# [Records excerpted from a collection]
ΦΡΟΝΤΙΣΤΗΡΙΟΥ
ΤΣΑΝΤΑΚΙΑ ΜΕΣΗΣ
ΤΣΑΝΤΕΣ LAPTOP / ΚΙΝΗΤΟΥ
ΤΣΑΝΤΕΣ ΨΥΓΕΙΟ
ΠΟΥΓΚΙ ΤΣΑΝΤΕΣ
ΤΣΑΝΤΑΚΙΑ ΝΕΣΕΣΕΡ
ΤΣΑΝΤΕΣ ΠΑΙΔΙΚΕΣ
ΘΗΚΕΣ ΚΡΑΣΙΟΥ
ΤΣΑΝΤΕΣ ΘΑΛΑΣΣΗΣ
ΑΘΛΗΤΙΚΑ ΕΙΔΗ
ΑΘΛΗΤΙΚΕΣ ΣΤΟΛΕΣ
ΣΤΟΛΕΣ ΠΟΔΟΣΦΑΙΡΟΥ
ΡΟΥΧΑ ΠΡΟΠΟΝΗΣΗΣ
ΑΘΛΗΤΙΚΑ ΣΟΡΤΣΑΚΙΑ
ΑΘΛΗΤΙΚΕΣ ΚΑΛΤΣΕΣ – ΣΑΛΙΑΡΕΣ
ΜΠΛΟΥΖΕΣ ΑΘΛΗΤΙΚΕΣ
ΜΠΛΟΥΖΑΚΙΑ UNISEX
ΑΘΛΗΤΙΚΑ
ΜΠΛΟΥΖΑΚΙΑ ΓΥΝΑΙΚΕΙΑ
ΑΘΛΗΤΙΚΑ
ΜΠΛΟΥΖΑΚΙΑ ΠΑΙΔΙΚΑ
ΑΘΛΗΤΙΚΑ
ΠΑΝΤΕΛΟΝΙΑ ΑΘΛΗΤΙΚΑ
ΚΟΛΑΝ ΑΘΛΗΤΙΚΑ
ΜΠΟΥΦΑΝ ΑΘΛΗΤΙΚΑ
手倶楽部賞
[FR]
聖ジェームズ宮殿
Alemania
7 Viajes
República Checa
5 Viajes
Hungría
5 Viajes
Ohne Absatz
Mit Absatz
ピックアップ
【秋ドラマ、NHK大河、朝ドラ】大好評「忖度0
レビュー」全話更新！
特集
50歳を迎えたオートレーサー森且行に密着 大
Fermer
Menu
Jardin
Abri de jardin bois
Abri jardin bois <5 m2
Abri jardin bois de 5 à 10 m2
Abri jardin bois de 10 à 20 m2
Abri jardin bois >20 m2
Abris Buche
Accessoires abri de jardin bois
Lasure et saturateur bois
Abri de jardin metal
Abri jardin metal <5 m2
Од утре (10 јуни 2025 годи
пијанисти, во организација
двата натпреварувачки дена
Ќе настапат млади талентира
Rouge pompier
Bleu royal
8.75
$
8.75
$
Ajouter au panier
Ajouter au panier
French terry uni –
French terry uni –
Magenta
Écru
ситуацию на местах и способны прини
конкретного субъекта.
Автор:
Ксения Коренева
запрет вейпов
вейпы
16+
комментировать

# [What you are asked to do]
For each record above, output it exactly as written.

# [Answer below]
ΦΡΟΝΤΙΣΤΗΡΙΟΥ
ΤΣΑΝΤΑΚΙΑ ΜΕΣΗΣ
ΤΣΑΝΤΕΣ LAPTOP / ΚΙΝΗΤΟΥ
ΤΣΑΝΤΕΣ ΨΥΓΕΙΟ
ΠΟΥΓΚΙ ΤΣΑΝΤΕΣ
ΤΣΑΝΤΑΚΙΑ ΝΕΣΕΣΕΡ
ΤΣΑΝΤΕΣ ΠΑΙΔΙΚΕΣ
ΘΗΚΕΣ ΚΡΑΣΙΟΥ
ΤΣΑΝΤΕΣ ΘΑΛΑΣΣΗΣ
ΑΘΛΗΤΙΚΑ ΕΙΔΗ
ΑΘΛΗΤΙΚΕΣ ΣΤΟΛΕΣ
ΣΤΟΛΕΣ ΠΟΔΟΣΦΑΙΡΟΥ
ΡΟΥΧΑ ΠΡΟΠΟΝΗΣΗΣ
ΑΘΛΗΤΙΚΑ ΣΟΡΤΣΑΚΙΑ
ΑΘΛΗΤΙΚΕΣ ΚΑΛΤΣΕΣ – ΣΑΛΙΑΡΕΣ
ΜΠΛΟΥΖΕΣ ΑΘΛΗΤΙΚΕΣ
ΜΠΛΟΥΖΑΚΙΑ UNISEX
ΑΘΛΗΤΙΚΑ
ΜΠΛΟΥΖΑΚΙΑ ΓΥΝΑΙΚΕΙΑ
ΑΘΛΗΤΙΚΑ
ΜΠΛΟΥΖΑΚΙΑ ΠΑΙΔΙΚΑ
ΑΘΛΗΤΙΚΑ
ΠΑΝΤΕΛΟΝΙΑ ΑΘΛΗΤΙΚΑ
ΚΟΛΑΝ ΑΘΛΗΤΙΚΑ
ΜΠΟΥΦΑΝ ΑΘΛΗΤΙΚΑ
手倶楽部賞
[FR]
聖ジェームズ宮殿
Alemania
7 Viajes
República Checa
5 Viajes
Hungría
5 Viajes
Ohne Absatz
Mit Absatz
ピックアップ
【秋ドラマ、NHK大河、朝ドラ】大好評「忖度0
レビュー」全話更新！
特集
50歳を迎えたオートレーサー森且行に密着 大
Fermer
Menu
Jardin
Abri de jardin bois
Abri jardin bois <5 m2
Abri jardin bois de 5 à 10 m2
Abri jardin bois de 10 à 20 m2
Abri jardin bois >20 m2
Abris Buche
Accessoires abri de jardin bois
Lasure et saturateur bois
Abri de jardin metal
Abri jardin metal <5 m2
Од утре (10 јуни 2025 годи
пијанисти, во организација
двата натпреварувачки дена
Ќе настапат млади талентира
Rouge pompier
Bleu royal
8.75
$
8.75
$
Ajouter au panier
Ajouter au panier
French terry uni –
French terry uni –
Magenta
Écru
ситуацию на местах и способны прини
конкретного субъекта.
Автор:
Ксения Коренева
запрет вейпов
вейпы
16+
комментировать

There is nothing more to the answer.